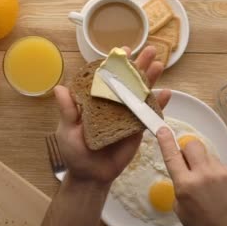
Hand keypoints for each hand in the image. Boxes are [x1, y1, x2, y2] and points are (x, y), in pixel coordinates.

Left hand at [54, 46, 170, 184]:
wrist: (91, 175)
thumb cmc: (75, 152)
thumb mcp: (67, 130)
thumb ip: (67, 110)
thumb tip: (60, 88)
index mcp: (96, 100)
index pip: (106, 77)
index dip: (115, 63)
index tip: (123, 50)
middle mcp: (113, 104)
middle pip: (127, 81)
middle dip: (139, 65)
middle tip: (151, 50)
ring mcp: (127, 115)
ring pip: (140, 94)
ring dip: (150, 79)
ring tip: (159, 63)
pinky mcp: (137, 129)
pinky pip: (148, 114)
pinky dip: (158, 104)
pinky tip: (167, 93)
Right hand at [156, 128, 226, 225]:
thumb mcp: (180, 207)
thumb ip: (181, 185)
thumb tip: (185, 171)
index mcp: (185, 184)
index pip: (172, 156)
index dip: (166, 141)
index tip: (162, 129)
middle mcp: (204, 175)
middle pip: (193, 145)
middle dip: (188, 150)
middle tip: (189, 161)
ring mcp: (222, 173)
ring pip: (209, 157)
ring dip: (205, 165)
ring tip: (210, 187)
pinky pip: (223, 167)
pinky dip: (219, 176)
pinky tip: (222, 192)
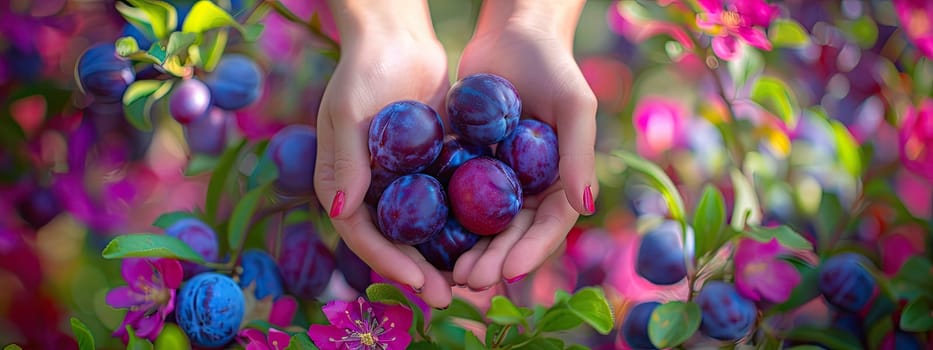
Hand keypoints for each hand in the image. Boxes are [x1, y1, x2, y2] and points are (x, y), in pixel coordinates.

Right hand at [314, 1, 453, 307]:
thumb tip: (339, 213)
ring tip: (474, 280)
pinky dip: (463, 224)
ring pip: (424, 231)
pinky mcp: (431, 168)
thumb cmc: (364, 70)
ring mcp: (403, 181)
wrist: (397, 37)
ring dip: (445, 256)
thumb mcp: (348, 112)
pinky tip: (489, 242)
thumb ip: (344, 162)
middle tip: (451, 296)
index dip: (388, 263)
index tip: (419, 282)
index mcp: (343, 185)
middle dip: (421, 272)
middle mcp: (372, 190)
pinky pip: (447, 204)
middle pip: (395, 242)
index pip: (362, 235)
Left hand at [452, 1, 598, 289]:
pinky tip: (425, 240)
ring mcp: (498, 180)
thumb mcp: (574, 105)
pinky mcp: (467, 166)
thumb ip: (579, 153)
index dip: (531, 253)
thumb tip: (586, 205)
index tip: (506, 271)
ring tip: (447, 272)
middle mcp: (531, 187)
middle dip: (493, 261)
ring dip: (468, 251)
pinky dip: (443, 221)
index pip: (550, 226)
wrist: (512, 34)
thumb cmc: (552, 65)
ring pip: (483, 226)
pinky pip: (455, 198)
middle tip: (467, 280)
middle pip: (514, 235)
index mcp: (562, 181)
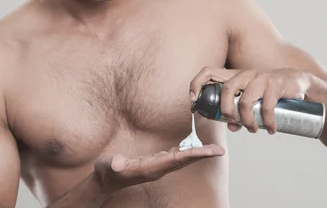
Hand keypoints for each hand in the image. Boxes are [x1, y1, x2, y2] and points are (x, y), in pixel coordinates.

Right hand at [93, 145, 224, 193]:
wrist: (106, 180)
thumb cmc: (107, 172)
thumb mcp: (107, 166)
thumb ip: (113, 164)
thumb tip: (117, 163)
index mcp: (150, 168)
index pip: (176, 160)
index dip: (193, 154)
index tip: (208, 152)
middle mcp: (158, 168)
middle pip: (185, 160)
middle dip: (203, 155)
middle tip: (220, 150)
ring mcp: (158, 166)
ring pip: (182, 159)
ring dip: (198, 153)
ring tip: (213, 149)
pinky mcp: (156, 163)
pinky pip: (176, 156)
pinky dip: (187, 151)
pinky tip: (194, 147)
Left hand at [189, 67, 313, 133]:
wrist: (299, 82)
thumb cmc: (270, 91)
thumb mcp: (252, 97)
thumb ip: (240, 110)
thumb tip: (232, 126)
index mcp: (235, 76)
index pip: (209, 72)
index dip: (197, 84)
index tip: (193, 100)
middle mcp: (246, 74)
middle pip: (226, 89)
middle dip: (225, 110)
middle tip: (233, 123)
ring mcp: (260, 78)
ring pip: (245, 101)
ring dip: (247, 120)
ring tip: (253, 129)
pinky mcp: (275, 84)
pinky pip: (266, 107)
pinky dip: (267, 122)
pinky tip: (271, 129)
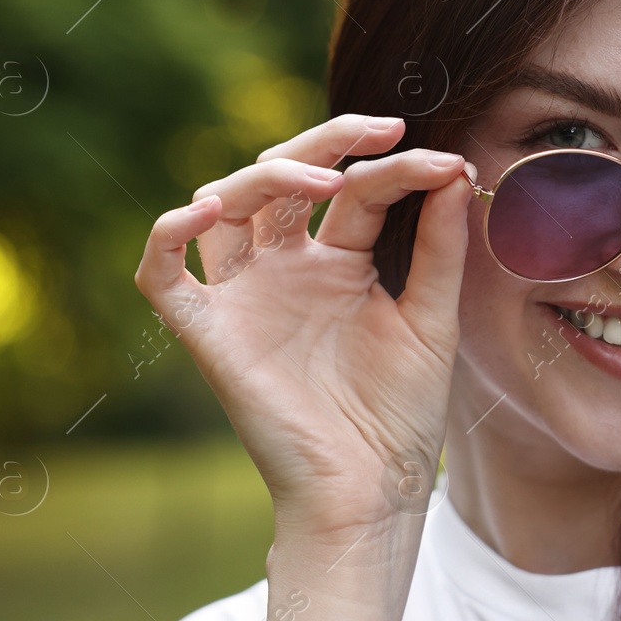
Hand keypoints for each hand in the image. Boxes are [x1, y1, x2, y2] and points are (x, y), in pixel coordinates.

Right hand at [134, 114, 470, 549]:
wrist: (372, 492)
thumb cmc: (401, 414)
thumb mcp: (432, 319)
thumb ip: (440, 248)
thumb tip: (457, 169)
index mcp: (340, 263)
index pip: (358, 191)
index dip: (398, 168)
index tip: (450, 162)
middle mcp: (287, 270)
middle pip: (285, 179)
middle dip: (329, 142)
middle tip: (385, 129)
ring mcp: (245, 297)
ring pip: (227, 205)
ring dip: (268, 178)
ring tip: (326, 181)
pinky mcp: (209, 333)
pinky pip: (163, 275)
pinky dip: (169, 235)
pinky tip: (209, 209)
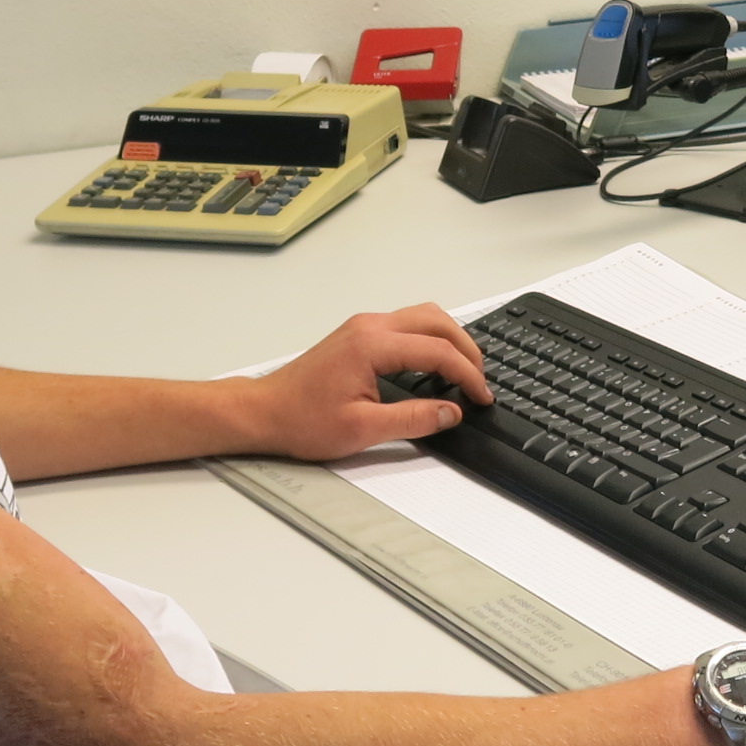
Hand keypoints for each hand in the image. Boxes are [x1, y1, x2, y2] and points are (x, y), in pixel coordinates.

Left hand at [237, 304, 491, 461]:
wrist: (263, 412)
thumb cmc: (303, 420)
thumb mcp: (363, 429)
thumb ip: (414, 419)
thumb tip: (453, 411)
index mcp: (373, 345)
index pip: (437, 351)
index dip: (467, 374)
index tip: (482, 397)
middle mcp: (370, 326)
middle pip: (436, 321)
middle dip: (466, 349)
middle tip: (481, 380)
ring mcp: (363, 326)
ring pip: (423, 316)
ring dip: (449, 339)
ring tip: (464, 371)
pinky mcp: (359, 334)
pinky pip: (407, 325)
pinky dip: (430, 339)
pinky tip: (434, 365)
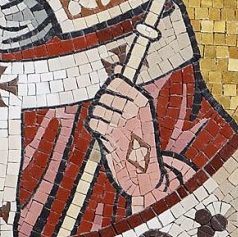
- - - - - - -
# INSTRUCTIONS TO FOLLOW:
Everything in the entries above should be written out again exactly, except the images.

# EXPECTED ANSWER:
Hand keypoints for each hand in the image. Boxes are [x1, y1, x2, y2] and points are (x, y), in pixel coordinates.

Left hand at [54, 46, 170, 184]:
wrist: (91, 175)
thumb cmc: (75, 152)
thumb mcp: (67, 130)
thumb ip: (67, 110)
thumb tip: (60, 88)
index mcp: (96, 100)
index pip: (106, 77)
index dip: (115, 63)
index tip: (123, 50)
middle mcp: (113, 104)
middle pip: (127, 81)
middle dip: (139, 65)
middle tip: (151, 50)
ring mcp: (127, 115)
ring pip: (140, 94)
ring dip: (150, 79)
ring tip: (159, 63)
pinky mcp: (137, 129)
pinky pip: (148, 114)
pinky dip: (158, 104)
pinky tip: (167, 93)
Right hand at [156, 128, 226, 225]:
thumb mcp: (180, 207)
thumb ip: (181, 185)
thumb tip: (185, 171)
index mcp: (185, 184)
index pip: (172, 156)
index dip: (166, 141)
index tip: (162, 129)
middle mcp: (204, 175)
middle pip: (193, 145)
middle dip: (188, 150)
middle tip: (189, 161)
ring mcp: (222, 173)
ring pip: (209, 157)
ring dip: (205, 165)
ring tip: (210, 187)
pinky pip: (223, 167)
pinky dip: (219, 176)
pinky tip: (222, 192)
Hand keypoints for each hand in the image. Boxes are [x1, y1, x2, y2] and points are (x, y), in pixel coordinates.

Right hand at [314, 1, 453, 307]:
thumb tip: (339, 213)
ring tip: (474, 280)
pinky dip: (463, 224)
ring pip: (424, 231)
pinky mcp: (431, 168)
thumb cmc: (364, 70)
ring mcp: (403, 181)
wrist: (397, 37)
ring dip: (445, 256)
thumb mcp: (348, 112)
pinky tip: (489, 242)
thumb ip: (344, 162)
middle tip: (451, 296)
index dip: (388, 263)
index tip: (419, 282)
index mcp: (343, 185)
middle dip: (421, 272)
middle mcp: (372, 190)
pinky pip: (447, 204)
middle pip: (395, 242)
index pip: (362, 235)
Left hand at [452, 1, 598, 289]:
pinky tip: (425, 240)
ring mcp: (498, 180)
thumb mcp: (574, 105)
pinky mcp: (467, 166)
thumb ip: (579, 153)
index dip: (531, 253)
thumb tip: (586, 205)
index tip: (506, 271)
ring tip: (447, 272)
middle mcp: (531, 187)
middle dip: (493, 261)
ring dip: (468, 251)
pinky dip: (443, 221)
index pip: (550, 226)
wrist: (512, 34)
thumb cmc: (552, 65)
ring pip: (483, 226)
pinky pip: (455, 198)
middle tip: (467, 280)
middle pip: (514, 235)
index mcp: (562, 181)
Hand keypoints for each hand in the image. Boxes are [x1, y1, x2, y2] and points are (x, y), in pixel coordinates.

Right hand at [93, 145, 224, 193]:
wrist: (106, 180)
thumb cmc: (107, 172)
thumb mcp: (107, 166)
thumb ip: (113, 164)
thumb tip: (117, 163)
index mcp: (150, 168)
index pip: (176, 160)
index dip: (193, 154)
index tip: (208, 152)
middle mcp: (158, 168)
middle pip: (185, 160)
middle dip: (203, 155)
middle tip: (220, 150)
ring mcp: (158, 166)
ring pip: (182, 159)
ring dip: (198, 153)
ring tip: (213, 149)
pinky mcp: (156, 163)
pinky pip: (176, 156)
pinky dip: (187, 151)
pinky tip: (194, 147)
Left hand at [189, 67, 313, 133]:
wrist: (299, 82)
thumb cmc: (270, 91)
thumb mcp: (252, 97)
thumb ip: (240, 110)
thumb tip: (232, 126)
index mcp: (235, 76)
index pip: (209, 72)
index dip: (197, 84)
index tip: (193, 100)
middle mcp: (246, 74)
middle pip: (226, 89)
middle dip: (225, 110)
middle tip: (233, 123)
ring mcp: (260, 78)
ring pip: (245, 101)
ring dip: (247, 120)
ring tip: (253, 129)
pinky mcp: (275, 84)
pinky pip: (266, 107)
pinky dip: (267, 122)
pinky tip: (271, 129)
Hand keypoints for each hand in the image. Boxes are [x1, y1, x2, y2] and points are (x, y), in pixel coordinates.

Right hand at [134, 114, 470, 549]:
wrist: (372, 492)
thumb cmc: (401, 414)
thumb mcp: (432, 319)
thumb ip: (440, 248)
thumb tip: (457, 169)
index mcp: (340, 263)
index pip: (358, 191)
index dip: (398, 168)
index tip: (450, 162)
middle mcp: (287, 270)
middle pip: (285, 179)
middle dip: (329, 142)
middle tip: (385, 129)
ring mcp: (245, 297)
ring pip: (227, 205)
ring dip: (268, 178)
ring tip: (326, 181)
pinky mcp: (209, 333)
pinky pip: (163, 275)
pinky dip: (169, 235)
pinky tip: (209, 209)
Hand keypoints for each hand in the image. Boxes are [x1, y1, x2, y2] and points are (x, y), in pixel coordinates.

Left hand at [237, 304, 491, 461]:
wrist: (263, 412)
thumb cmc: (303, 420)
thumb mcp: (363, 429)
thumb ip: (414, 419)
thumb tip: (453, 411)
index mcp: (373, 345)
index pip: (437, 351)
index dip: (467, 374)
index tip: (482, 397)
middle mcp: (370, 326)
middle pip: (436, 321)
middle dip: (466, 349)
middle tip: (481, 380)
ring mcp: (363, 326)
ring pip: (423, 316)
ring dip: (449, 339)
ring tip: (464, 371)
pinky mcp: (359, 334)
pinky pip: (407, 325)
pinky dip: (430, 339)
pinky tip: (434, 365)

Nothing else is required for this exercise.